### TEXT SECTION

Flash Loans on Algorand VM vs Ethereum VM
Overview
In this article, we will be taking a look at Flash Loans! This is a comparison piece between what is currently possible on Algorand vs EVM chains discussing the technologies involved and the pros and cons of each.
Flash loans are a financial instrument that is only possible thanks to atomic transactions on a blockchain. A flash loan consists of a loan that can be taken out without collateral and has to be repaid in the same atomic transaction. The atomicity of a flash loan is what allows it to be secure. The lender is never at risk (provided that the logic is sound) because it is guaranteed to be repaid (plus profits) no matter what happens in between.
We will analyze and compare different flash loan solutions based on how easy, secure, and expressive they are.
If you don’t feel like reading the whole article, skip to the Conclusion chapter.
Table of Content - Flash Loans
- Algorand and EVM chains
- Smart contracts
- Security risks
- Operational and infrastructural burden
- Conclusion
Algorand and EVM chains
It’s worth reading this article explaining the bulk of the differences before diving into flash loans. If you already feel confident, let’s go!
We will be comparing the typical flow of executing arbitrage leveraging flash loans and we will do so by comparing two abstract imaginary DeFi protocols that closely resemble actual DeFi protocols for each respective chain ecosystem.
For Algorand, the code takes inspiration mostly from Folks Finance. Folks Finance is a popular DeFi platform that offers Lend&Borrow, Swaps, Cross-chain Governance, Trade Router, and of course Flash Loans.
For EVM chains, mostly from AAVE.
Algorand
Flash loans on Algorand typically take the form of transaction groups. Transaction groups are a way to bundle together standalone transactions such that they have to happen all or none. This has many applications, from swaps to bundling asset transfers with application calls to, of course, flash loans. This means that, depending on the logic of the lender contract, it could be as simple as having a transaction group of [Opening loan, Arbitrage, Repaying transaction, Closing loan].

### GIVEN RECORDS
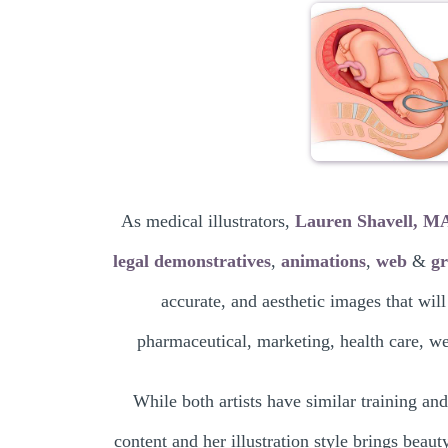
As medical illustrators,
Lauren Shavell, 
legal demonstratives
,
animations
,
web
&
gr
accurate, and aesthetic images that will
pharmaceutical, marketing, health care, web
While both artists have similar training and
content and her illustration style brings beaut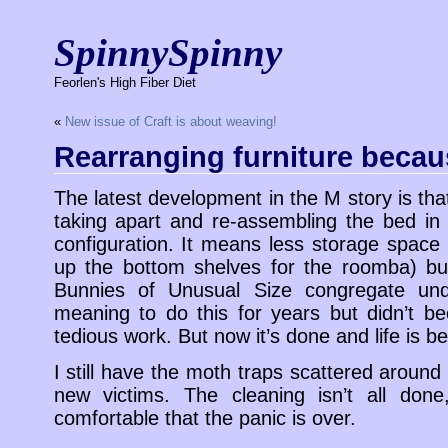
SpinnySpinny
Feorlen's High Fiber Diet
«
New issue of Craft is about weaving!
Rearranging furniture becaus
The latest development in the M story is th
taking apart and re-assembling the bed in
configuration. It means less storage spac
up the bottom shelves for the roomba) bu
Bunnies of Unusual Size congregate und
meaning to do this for years but didn’t b
tedious work. But now it’s done and life is bett
I still have the moth traps scattered aroun
new victims. The cleaning isn’t all done
comfortable that the panic is over.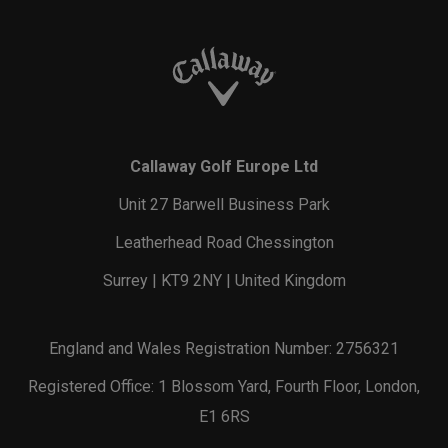
Callaway Golf Europe Ltd
Unit 27 Barwell Business Park
Leatherhead Road Chessington
Surrey | KT9 2NY | United Kingdom
England and Wales Registration Number: 2756321
Registered Office: 1 Blossom Yard, Fourth Floor, London,
E1 6RS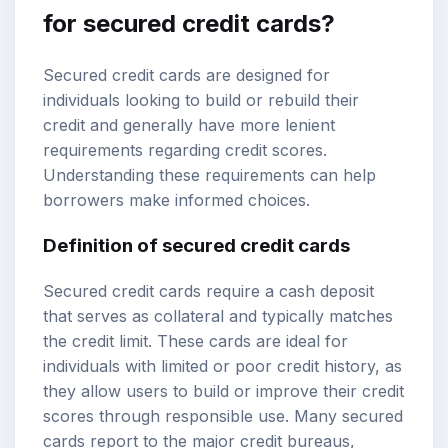
for secured credit cards?
Secured credit cards are designed for
individuals looking to build or rebuild their
credit and generally have more lenient
requirements regarding credit scores.
Understanding these requirements can help
borrowers make informed choices.
Definition of secured credit cards
Secured credit cards require a cash deposit
that serves as collateral and typically matches
the credit limit. These cards are ideal for
individuals with limited or poor credit history, as
they allow users to build or improve their credit
scores through responsible use. Many secured
cards report to the major credit bureaus,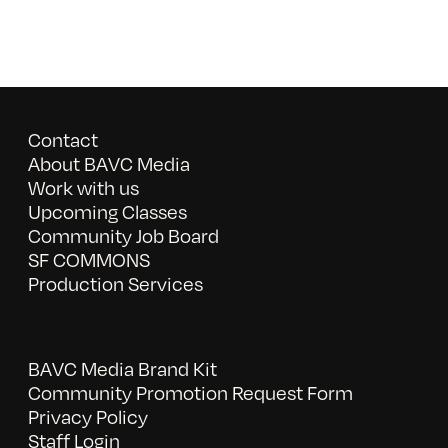
Contact
About BAVC Media
Work with us
Upcoming Classes
Community Job Board
SF COMMONS
Production Services
BAVC Media Brand Kit
Community Promotion Request Form
Privacy Policy
Staff Login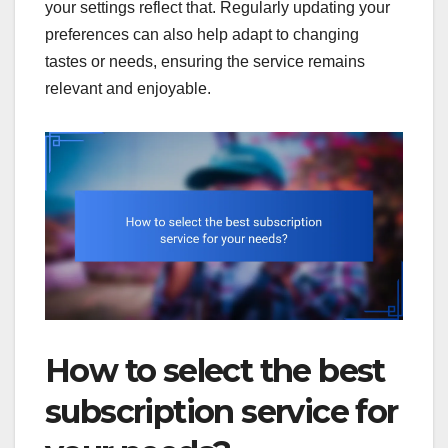
your settings reflect that. Regularly updating your
preferences can also help adapt to changing
tastes or needs, ensuring the service remains
relevant and enjoyable.
How to select the best
subscription service for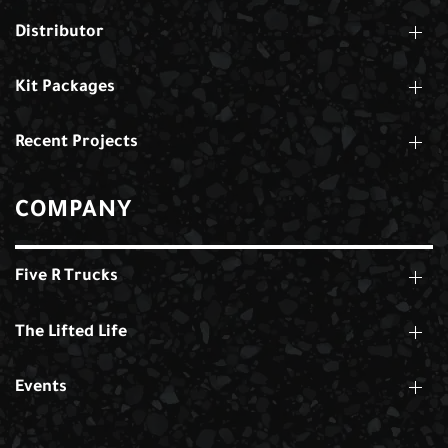
Distributor
Kit Packages
Recent Projects
COMPANY
Five R Trucks
The Lifted Life
Events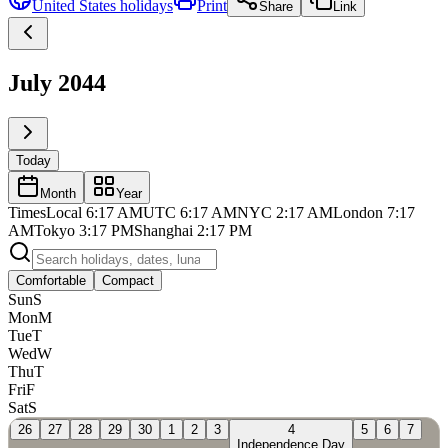
United States
holidays
Print
Share
Link
July 2044
Today
Month
Year
Times
Local
6:17 AM
UTC
6:17 AM
NYC
2:17 AM
London
7:17
AM
Tokyo
3:17 PM
Shanghai
2:17 PM
Comfortable
Compact
Sun
S
Mon
M
Tue
T
Wed
W
Thu
T
Fri
F
Sat
S
26
27
28
29
30
1
2
3
4
5
6
7
Independence Day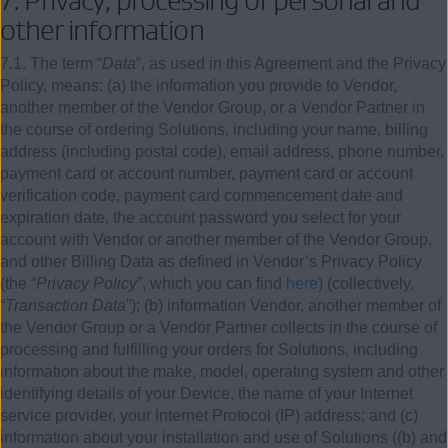
other information
7.1. The term “
Data
”, as used in this Agreement and the Privacy
Policy, means: (a) the information you provide to Vendor,
another member of the Vendor Group, or a Vendor Partner in
the course of ordering Solutions, including your name, billing
address (including postal code), email address, phone number,
payment card or account number, payment card or account
verification code, payment card commencement date and
expiration date, the account password you select for your
account with Vendor or another member of the Vendor Group,
and other Billing Data as defined in Vendor’s Privacy Policy
(the “
Privacy Policy
”, which you can find
here
) (collectively,
“
Transaction Data
”); (b) information Vendor, another member of
the Vendor Group or a Vendor Partner collects in the course of
processing and fulfilling your orders for Solutions, including
information about the make, model, operating system and other
identifying details of your Device, the name of your Internet
service provider, your Internet Protocol (IP) address; and (c)
information about your installation and use of Solutions ((b) and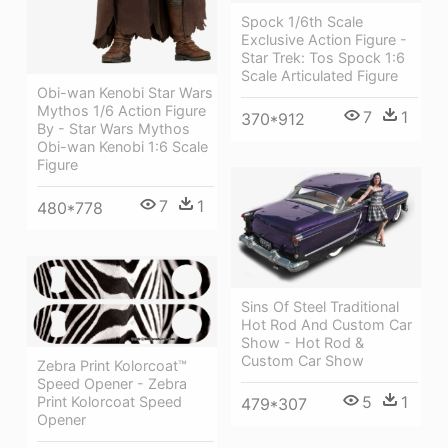
Spock 1/6th Scale
Exclusive Action Figure -
Star Trek: Tos Spock 1:6
Scale Articulated Figure
Obi-wan Kenobi Star Wars
Mythos 1/6 Action Figure
7
1
370*912
By - Star Wars Mythos
Obi-wan Kenobi 1:6 Scale
Figure
7
1
480*778
Sins Of Steel Traditional
Hot Rod And Custom Car
Show - Hot Rod &
Custom Car Show
Zebra Print Kolorcoat™
Speed Opener - Zebra
5
1
Print Kolorcoat Speed
479*307
Opener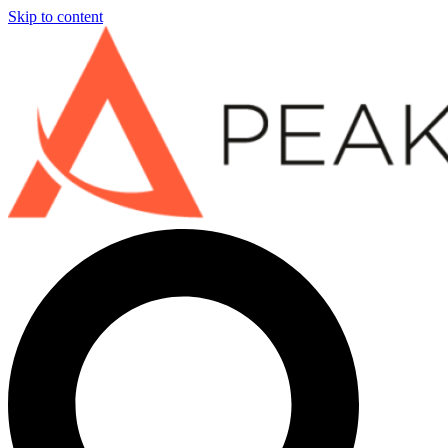
Skip to content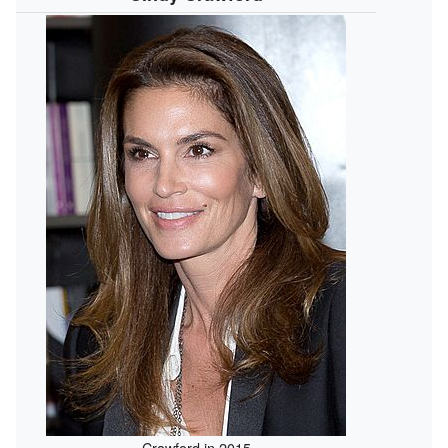
Crawford in 2015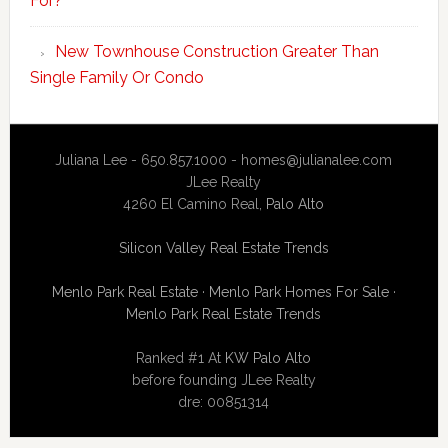
For?
New Townhouse Construction Greater Than
Single Family Or Condo
Juliana Lee - 650.857.1000 -
homes@julianalee.com
JLee Realty
4260 El Camino Real,
Palo Alto
Silicon Valley Real Estate Trends
Menlo Park Real Estate
·
Menlo Park Homes For Sale
·
Menlo Park Real Estate Trends
Ranked #1 At
KW Palo Alto
before founding JLee Realty
dre: 00851314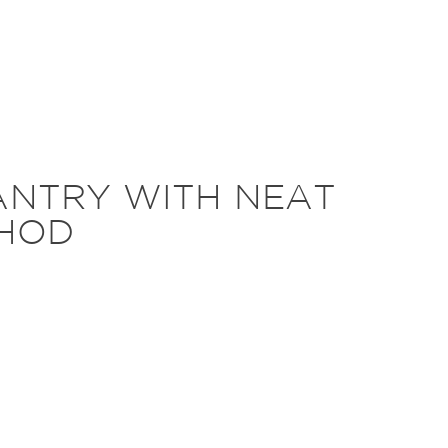
ANTRY WITH NEAT
HOD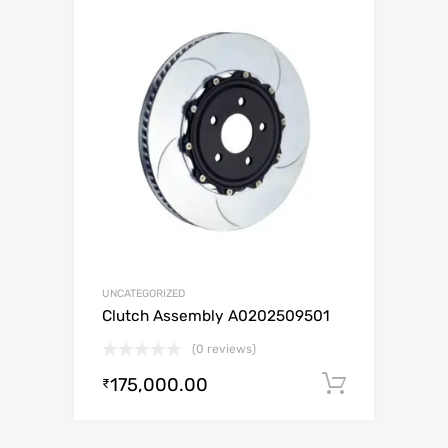
UNCATEGORIZED
Clutch Assembly A0202509501
(0 reviews)
175,000.00
Add to c
₹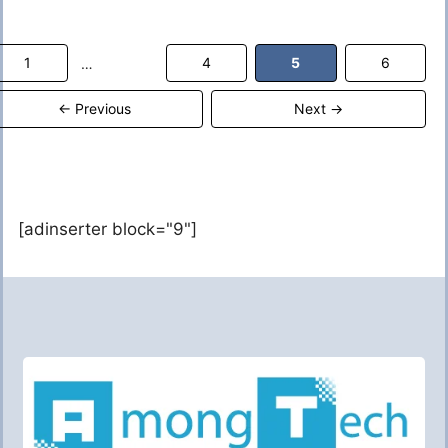
Page
Page
Page
Page
1
4
5
6
…
←
Previous
Next
→
[adinserter block="9"]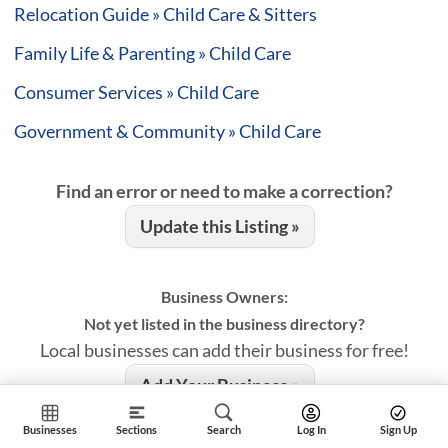
Relocation Guide » Child Care & Sitters
Family Life & Parenting » Child Care
Consumer Services » Child Care
Government & Community » Child Care
Find an error or need to make a correction?
Update this Listing »
Business Owners:
Not yet listed in the business directory?
Local businesses can add their business for free!
Add Your Business »
Businesses
Sections
Search
Log In
Sign Up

### WHAT YOU HAVE TO DO
Write out the stretch of the flash loans article from "Flash loans are" through "the Conclusion chapter.", word for word. Work only from the flash loans article for this.

### EXERCISE ANSWER
Flash loans are a financial instrument that is only possible thanks to atomic transactions on a blockchain. A flash loan consists of a loan that can be taken out without collateral and has to be repaid in the same atomic transaction. The atomicity of a flash loan is what allows it to be secure. The lender is never at risk (provided that the logic is sound) because it is guaranteed to be repaid (plus profits) no matter what happens in between.
We will analyze and compare different flash loan solutions based on how easy, secure, and expressive they are.
If you don’t feel like reading the whole article, skip to the Conclusion chapter.